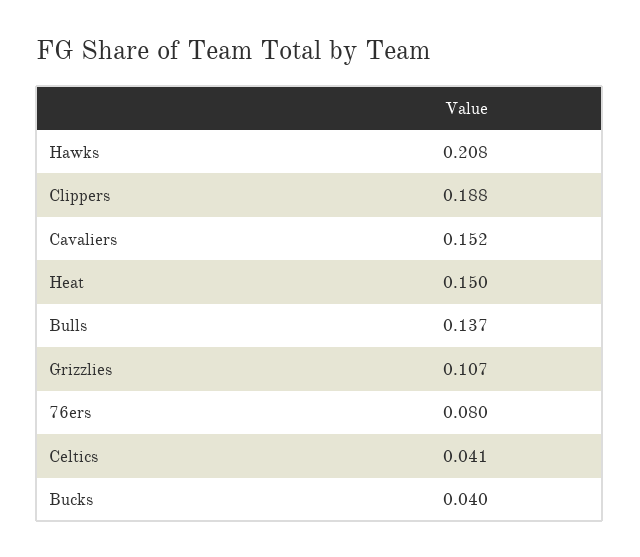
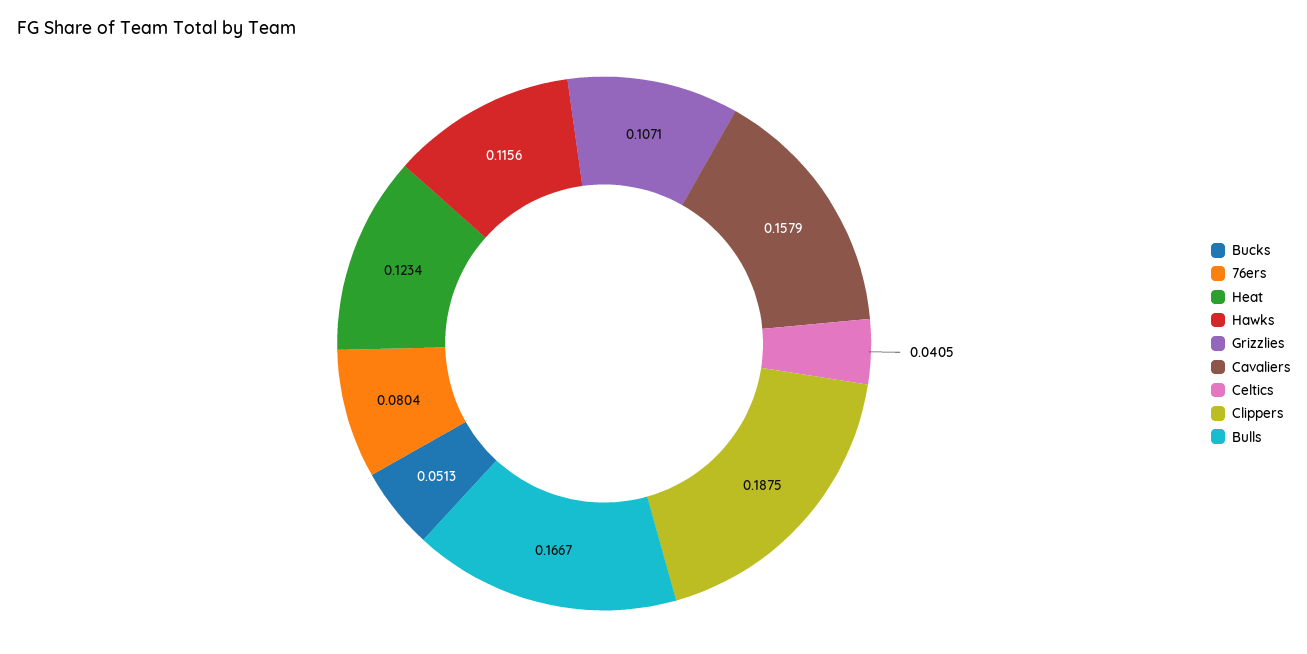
Hawks: 0.208 -> 0.1156
Cavaliers: 0.152 -> 0.1579
Heat: 0.15 -> 0.1234
Bulls: 0.137 -> 0.1667
Bucks: 0.04 -> 0.0513

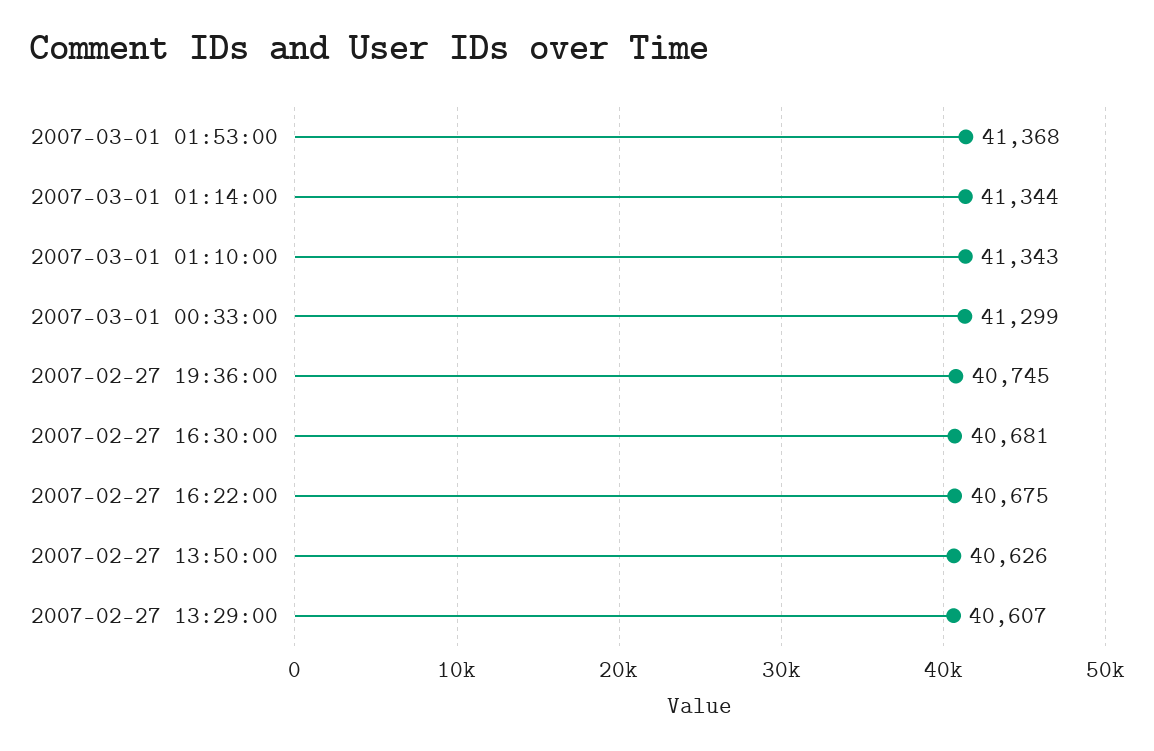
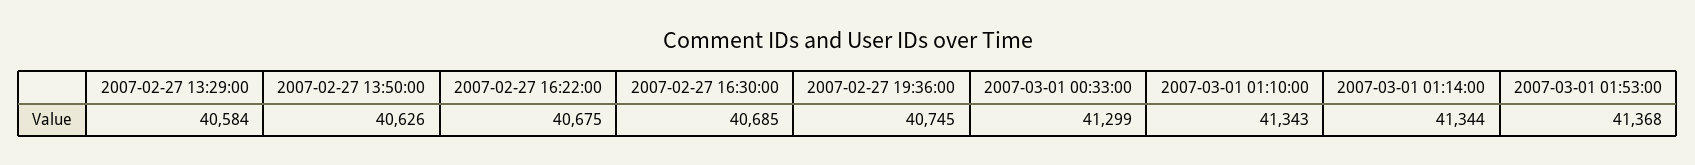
2007-02-27 16:30:00: 40681 -> 40685
2007-02-27 13:29:00: 40607 -> 40584

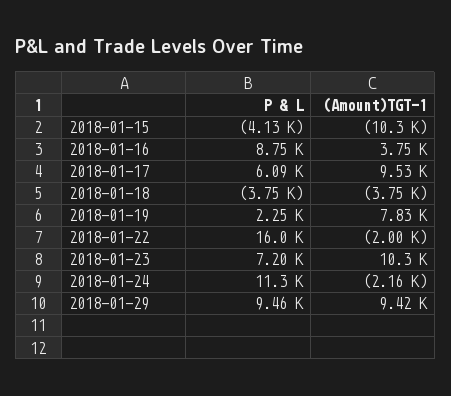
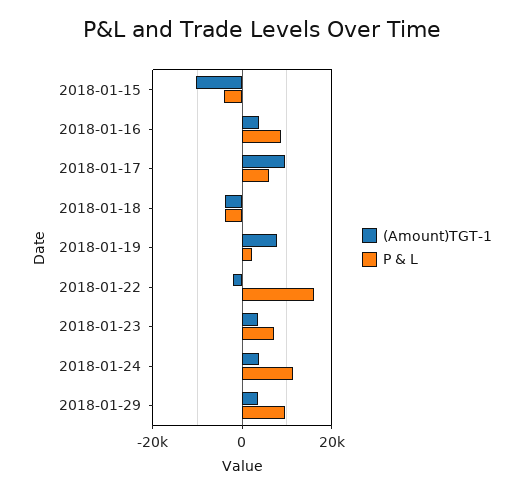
(Amount)TGT-1, 2018-01-23: 10300 -> 4000
(Amount)TGT-1, 2018-01-24: -2160 -> 4000
(Amount)TGT-1, 2018-01-29: 9420 -> 4000

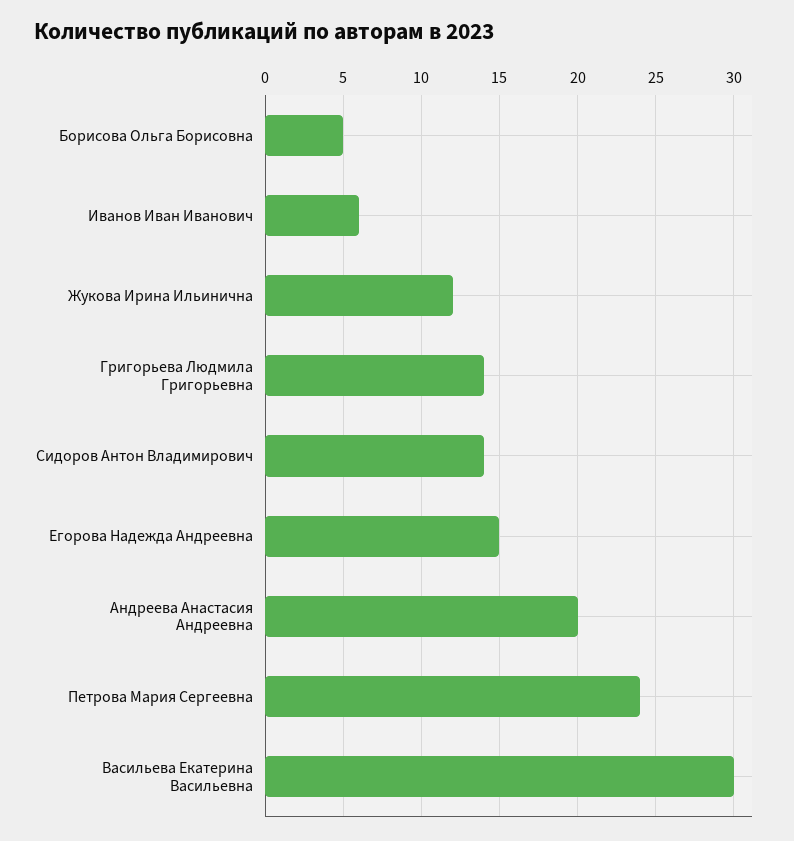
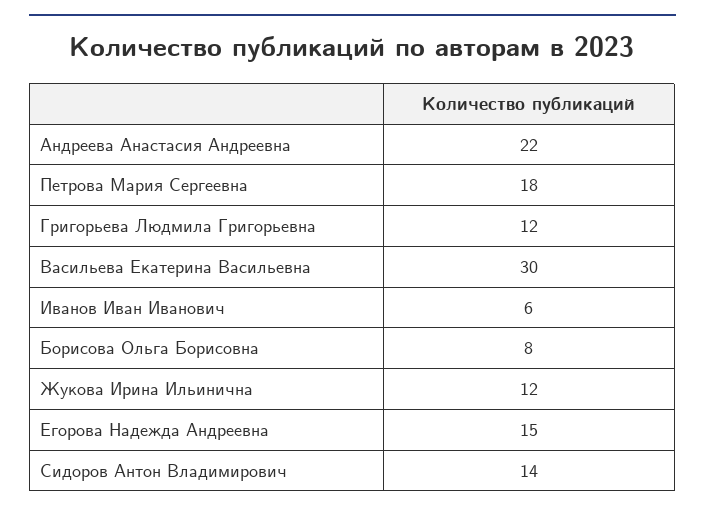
Борисова Ольга Борисовна: 5 -> 8
Григорьева Людмила Григорьевна: 14 -> 12
Андреева Анастасия Андреевна: 20 -> 22
Петрова Мария Сергеевна: 24 -> 18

REQUIREMENT
Output everything in the records exactly, leaving pictures out.

EXERCISE RESPONSE
Hawks: 0.208 -> 0.1156
Cavaliers: 0.152 -> 0.1579
Heat: 0.15 -> 0.1234
Bulls: 0.137 -> 0.1667
Bucks: 0.04 -> 0.0513

2007-02-27 16:30:00: 40681 -> 40685
2007-02-27 13:29:00: 40607 -> 40584

(Amount)TGT-1, 2018-01-23: 10300 -> 4000
(Amount)TGT-1, 2018-01-24: -2160 -> 4000
(Amount)TGT-1, 2018-01-29: 9420 -> 4000

Борисова Ольга Борисовна: 5 -> 8
Григорьева Людмила Григорьевна: 14 -> 12
Андреева Анастасия Андреевна: 20 -> 22
Петрова Мария Сергеевна: 24 -> 18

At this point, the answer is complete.